In the mid-1970s HBS became a Center of the University of North Carolina system, and is now administered on behalf of the university system by Western Carolina University. At that time the original non-profit research laboratory was reorganized into the Highlands Biological Foundation, Inc., a 501(c)(3) organization that remains closely associated with HBS. The Foundation is governed by a 32-member Board of Trustees. Its mission is in part to promote the research and educational program of the Station. For several decades the HBF has funded the HBS Grant-in-Aid program and provides annual scholarships to summer courses.
Summary of Highlands Biol. Foundation research support, 2007-2011 (HBS Grant-in-Aid program)
The Highlands Biological Foundation is sustained by donations, memberships (including a consortium of regional colleges and universities), and fundraising. Those who value the service that HBS has provided to the scientific community through its research and education programs are encouraged to become a member of the Highlands Biological Foundation, Inc. to support its tradition of funding research grants and financial aid at HBS! A link to membership information can be found in the links section of this page at the bottom.
New research and instructional facilities continue to be developed at HBS. With NSF support new teaching labs and classrooms were installed in the 1st floor of the Bruce Biodiversity building and the lower level of the Nature Center in 2009, and State funding provided a state-of-the-art molecular genetics laboratory — the “Tree-house Molecular Lab” — in the upper level of Biodiversity. HBS is presently in the midst of a major renovation of the Coker Laboratory, with a new design that will yield fully modernized infrastructure and more research lab and teaching space than ever before. The new-and-improved Coker Laboratory will be dedicated in late 2012, ushering in a new era of research support.
A new research dimension at HBS was introduced in 2001 when the Station partnered with the Institute for the Environment (formerly Carolina Environmental Program) at UNC-Chapel Hill to offer a fall semester-in-residence program for undergraduate environmental studies and biology majors. An individual research internship and group capstone research project are important components of this program. Students are paired with a mentor from a local organization (town or county government, research lab, conservation nonprofits, business partners, USFS, etc.), tackling a project of mutual interest. Over the years these projects have included, policy, management, law, and scientific research.

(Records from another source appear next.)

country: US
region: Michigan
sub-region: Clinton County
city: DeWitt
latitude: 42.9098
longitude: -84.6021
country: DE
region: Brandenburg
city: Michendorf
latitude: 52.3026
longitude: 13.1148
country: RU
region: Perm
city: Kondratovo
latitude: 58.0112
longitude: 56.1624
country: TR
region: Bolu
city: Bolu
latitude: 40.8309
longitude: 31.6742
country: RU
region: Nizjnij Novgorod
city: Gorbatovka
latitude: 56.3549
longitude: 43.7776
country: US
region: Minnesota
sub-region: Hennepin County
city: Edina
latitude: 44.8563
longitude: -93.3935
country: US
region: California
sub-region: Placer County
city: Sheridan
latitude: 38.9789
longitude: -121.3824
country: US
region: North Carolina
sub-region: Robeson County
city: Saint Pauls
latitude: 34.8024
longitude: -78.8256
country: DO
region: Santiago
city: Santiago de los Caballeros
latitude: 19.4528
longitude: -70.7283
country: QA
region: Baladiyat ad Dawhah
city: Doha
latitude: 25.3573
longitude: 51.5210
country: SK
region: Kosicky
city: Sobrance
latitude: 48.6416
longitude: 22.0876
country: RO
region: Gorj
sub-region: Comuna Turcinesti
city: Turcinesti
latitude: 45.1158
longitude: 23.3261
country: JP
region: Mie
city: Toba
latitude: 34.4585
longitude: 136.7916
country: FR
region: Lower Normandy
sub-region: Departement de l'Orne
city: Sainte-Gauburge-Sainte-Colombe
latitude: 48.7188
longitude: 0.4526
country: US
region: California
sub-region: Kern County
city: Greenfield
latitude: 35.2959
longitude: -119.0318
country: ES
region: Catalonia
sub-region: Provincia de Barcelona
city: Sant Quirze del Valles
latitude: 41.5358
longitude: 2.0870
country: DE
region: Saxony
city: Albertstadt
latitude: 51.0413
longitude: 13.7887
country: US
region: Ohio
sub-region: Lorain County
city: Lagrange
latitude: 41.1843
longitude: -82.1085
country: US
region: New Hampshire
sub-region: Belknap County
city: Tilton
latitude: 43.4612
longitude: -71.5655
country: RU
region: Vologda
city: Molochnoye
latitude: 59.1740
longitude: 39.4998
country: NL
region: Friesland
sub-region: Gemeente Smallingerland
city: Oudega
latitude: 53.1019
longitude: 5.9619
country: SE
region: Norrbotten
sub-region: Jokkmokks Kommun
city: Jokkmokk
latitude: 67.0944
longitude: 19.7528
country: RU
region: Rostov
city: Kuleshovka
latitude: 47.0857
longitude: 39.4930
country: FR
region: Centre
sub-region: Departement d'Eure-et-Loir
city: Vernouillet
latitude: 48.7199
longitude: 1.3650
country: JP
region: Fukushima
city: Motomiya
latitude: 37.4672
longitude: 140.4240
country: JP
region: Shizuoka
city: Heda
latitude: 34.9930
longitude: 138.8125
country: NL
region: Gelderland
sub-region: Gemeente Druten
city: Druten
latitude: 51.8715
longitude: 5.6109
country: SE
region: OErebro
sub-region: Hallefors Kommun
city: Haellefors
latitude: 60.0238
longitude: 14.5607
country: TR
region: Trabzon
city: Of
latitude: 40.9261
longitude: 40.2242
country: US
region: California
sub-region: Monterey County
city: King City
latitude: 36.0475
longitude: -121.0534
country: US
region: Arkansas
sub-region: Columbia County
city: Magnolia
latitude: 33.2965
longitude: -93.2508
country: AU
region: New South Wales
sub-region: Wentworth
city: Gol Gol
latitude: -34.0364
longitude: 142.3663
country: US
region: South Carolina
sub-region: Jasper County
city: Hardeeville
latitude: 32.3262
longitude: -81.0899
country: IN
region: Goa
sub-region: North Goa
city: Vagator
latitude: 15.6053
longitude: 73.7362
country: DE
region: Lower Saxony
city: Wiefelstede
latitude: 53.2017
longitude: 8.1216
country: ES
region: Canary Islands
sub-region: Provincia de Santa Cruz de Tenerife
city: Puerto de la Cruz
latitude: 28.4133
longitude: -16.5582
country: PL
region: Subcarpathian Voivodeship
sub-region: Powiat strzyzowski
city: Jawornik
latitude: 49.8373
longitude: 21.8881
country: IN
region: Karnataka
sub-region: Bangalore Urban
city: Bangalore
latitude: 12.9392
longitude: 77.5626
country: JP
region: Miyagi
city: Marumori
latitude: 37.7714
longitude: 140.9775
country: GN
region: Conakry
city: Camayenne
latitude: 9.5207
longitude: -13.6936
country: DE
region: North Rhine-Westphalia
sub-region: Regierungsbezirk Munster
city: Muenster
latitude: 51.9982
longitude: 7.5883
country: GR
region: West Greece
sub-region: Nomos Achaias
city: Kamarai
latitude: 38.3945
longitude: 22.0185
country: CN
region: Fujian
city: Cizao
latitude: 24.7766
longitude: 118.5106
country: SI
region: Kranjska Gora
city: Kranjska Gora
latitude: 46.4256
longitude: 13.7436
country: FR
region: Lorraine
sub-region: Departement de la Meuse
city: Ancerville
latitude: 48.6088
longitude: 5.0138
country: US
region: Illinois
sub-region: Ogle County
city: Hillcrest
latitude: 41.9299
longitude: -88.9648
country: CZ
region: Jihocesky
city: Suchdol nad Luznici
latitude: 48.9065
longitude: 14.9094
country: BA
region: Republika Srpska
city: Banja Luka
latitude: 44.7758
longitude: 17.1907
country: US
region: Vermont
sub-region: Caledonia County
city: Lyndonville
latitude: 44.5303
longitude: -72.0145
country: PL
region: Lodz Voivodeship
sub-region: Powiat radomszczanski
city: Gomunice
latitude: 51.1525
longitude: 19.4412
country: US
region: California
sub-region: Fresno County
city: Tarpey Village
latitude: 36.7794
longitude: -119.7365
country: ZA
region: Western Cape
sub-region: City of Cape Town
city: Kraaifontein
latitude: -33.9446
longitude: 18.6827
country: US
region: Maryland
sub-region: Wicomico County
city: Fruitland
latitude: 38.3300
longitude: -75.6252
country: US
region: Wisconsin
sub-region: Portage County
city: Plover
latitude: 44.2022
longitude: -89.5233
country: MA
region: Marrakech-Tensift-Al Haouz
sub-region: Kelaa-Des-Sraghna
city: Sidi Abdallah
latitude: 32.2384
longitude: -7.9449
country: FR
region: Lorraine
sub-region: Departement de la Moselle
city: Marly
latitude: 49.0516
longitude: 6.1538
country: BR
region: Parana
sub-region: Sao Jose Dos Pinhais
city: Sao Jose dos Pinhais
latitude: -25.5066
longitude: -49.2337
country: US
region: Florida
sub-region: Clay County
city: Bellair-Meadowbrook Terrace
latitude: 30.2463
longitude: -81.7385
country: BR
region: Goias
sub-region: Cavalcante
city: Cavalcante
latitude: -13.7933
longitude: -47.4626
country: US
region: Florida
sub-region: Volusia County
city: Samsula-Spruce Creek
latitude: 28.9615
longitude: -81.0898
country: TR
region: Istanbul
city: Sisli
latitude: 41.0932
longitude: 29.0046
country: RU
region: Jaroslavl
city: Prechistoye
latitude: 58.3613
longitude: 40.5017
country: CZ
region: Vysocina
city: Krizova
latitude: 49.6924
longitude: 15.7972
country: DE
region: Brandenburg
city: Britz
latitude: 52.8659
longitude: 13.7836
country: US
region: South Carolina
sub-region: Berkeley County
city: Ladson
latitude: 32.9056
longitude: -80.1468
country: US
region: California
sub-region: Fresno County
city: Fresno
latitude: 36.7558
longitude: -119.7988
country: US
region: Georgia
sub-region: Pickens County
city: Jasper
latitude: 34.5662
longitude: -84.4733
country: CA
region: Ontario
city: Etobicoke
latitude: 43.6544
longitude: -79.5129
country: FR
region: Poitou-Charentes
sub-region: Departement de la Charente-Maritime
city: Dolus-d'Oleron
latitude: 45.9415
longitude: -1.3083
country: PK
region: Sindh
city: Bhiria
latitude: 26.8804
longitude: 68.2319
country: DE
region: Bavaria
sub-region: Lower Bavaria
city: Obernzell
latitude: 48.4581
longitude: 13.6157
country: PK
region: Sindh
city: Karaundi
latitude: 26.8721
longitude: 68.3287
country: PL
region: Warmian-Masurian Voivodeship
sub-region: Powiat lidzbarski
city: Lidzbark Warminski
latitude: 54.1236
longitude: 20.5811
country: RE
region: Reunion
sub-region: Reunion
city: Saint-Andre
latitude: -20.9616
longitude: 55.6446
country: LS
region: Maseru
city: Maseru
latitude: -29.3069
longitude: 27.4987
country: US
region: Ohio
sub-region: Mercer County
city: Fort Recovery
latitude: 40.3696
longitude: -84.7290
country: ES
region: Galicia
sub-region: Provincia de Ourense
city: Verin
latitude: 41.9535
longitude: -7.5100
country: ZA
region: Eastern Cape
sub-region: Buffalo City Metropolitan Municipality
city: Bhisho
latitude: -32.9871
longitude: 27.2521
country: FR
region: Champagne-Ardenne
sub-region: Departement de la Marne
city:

Today HBS realizes its mission of education and research broadly through (1) support of scientific research and graduate training, (2) academic field courses in diverse areas of biology, (3) hosting visiting academic groups, and (4) offering diverse outreach programming for regional K-12 schools, the local community, and life-long-learners. Each year dozens of scientists and hundreds of students flock to HBS to conduct research and learn immersion-style about aspects of the unique southern Appalachian environment and biota.